Contributor: Ekrar Wianata
Editor: Naga Pamungkas
Sebagai negara kepulauan, Indonesia memiliki potensi energi laut yang sangat besar, salah satunya berasal dari gelombang laut. Karakteristik perairan Indonesia yang beragam menciptakan peluang pengembangan energi terbarukan berbasis gelombang, terutama di wilayah yang langsung berhadapan dengan samudra lepas.
Wilayah selatan Jawa, Bali, dan kawasan Nusa Tenggara serta bagian barat Sumatra yang menghadap langsung ke Samudra Hindia dikenal memiliki intensitas gelombang tinggi dan relatif stabil sepanjang tahun. Kondisi ini menjadikan kawasan tersebut sebagai lokasi strategis untuk pengembangan pembangkit listrik tenaga gelombang laut.

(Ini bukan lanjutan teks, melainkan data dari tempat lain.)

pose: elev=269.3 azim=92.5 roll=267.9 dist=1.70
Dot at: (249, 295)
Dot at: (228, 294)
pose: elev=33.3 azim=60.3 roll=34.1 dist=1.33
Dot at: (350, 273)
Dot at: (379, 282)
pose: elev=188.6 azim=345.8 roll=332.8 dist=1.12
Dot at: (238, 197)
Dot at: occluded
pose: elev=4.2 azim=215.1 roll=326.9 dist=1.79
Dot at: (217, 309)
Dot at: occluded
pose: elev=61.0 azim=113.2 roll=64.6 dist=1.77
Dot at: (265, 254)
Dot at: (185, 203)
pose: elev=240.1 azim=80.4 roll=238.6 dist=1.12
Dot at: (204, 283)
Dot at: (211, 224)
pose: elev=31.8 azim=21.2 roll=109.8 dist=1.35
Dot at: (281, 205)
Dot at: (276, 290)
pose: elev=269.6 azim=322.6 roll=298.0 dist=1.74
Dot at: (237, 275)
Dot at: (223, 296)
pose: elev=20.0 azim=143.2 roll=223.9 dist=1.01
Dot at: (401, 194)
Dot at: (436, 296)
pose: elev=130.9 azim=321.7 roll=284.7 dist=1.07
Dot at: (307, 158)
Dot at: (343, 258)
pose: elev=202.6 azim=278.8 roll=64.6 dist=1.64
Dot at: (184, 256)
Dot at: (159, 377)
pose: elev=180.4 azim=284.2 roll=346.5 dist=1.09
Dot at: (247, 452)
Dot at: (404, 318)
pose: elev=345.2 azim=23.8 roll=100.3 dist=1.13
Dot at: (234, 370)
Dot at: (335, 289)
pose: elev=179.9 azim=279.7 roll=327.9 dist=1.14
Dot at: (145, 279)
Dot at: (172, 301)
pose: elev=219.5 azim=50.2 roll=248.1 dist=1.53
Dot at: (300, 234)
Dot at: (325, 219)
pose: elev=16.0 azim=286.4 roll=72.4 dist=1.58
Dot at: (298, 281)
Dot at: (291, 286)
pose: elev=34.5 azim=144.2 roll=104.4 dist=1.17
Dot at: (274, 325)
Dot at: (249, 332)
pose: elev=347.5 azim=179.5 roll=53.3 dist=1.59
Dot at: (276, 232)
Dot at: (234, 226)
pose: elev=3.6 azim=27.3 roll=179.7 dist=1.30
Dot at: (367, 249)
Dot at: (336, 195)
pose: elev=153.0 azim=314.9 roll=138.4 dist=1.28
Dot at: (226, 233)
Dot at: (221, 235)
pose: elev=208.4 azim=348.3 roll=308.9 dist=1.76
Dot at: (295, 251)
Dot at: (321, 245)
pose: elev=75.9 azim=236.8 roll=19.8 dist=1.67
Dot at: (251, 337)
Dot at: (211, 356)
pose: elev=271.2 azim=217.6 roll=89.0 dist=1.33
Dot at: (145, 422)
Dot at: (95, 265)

Secara teknis, potensi energi gelombang di Barat Sumatera dan pesisir selatan Jawa dapat mencapai hingga 25 kW per meter (kW/m). Angka ini menunjukkan kapasitas energi yang cukup besar dan menjanjikan untuk dikonversi menjadi listrik. Sementara itu, wilayah Nusa Tenggara Barat dan Nusa Tenggara Timur memiliki potensi hingga 20 kW/m. Di kawasan timur Indonesia, seperti Tenggara Maluku dan pesisir Papua Selatan, potensi gelombang laut diperkirakan mencapai 10 kW/m.
Besarnya potensi ini membuka peluang bagi pengembangan teknologi konversi energi gelombang sebagai bagian dari bauran energi nasional. Dengan dukungan riset, inovasi teknologi, dan kebijakan yang tepat, energi gelombang laut dapat menjadi solusi energi bersih yang berkelanjutan sekaligus memperkuat ketahanan energi di wilayah pesisir Indonesia.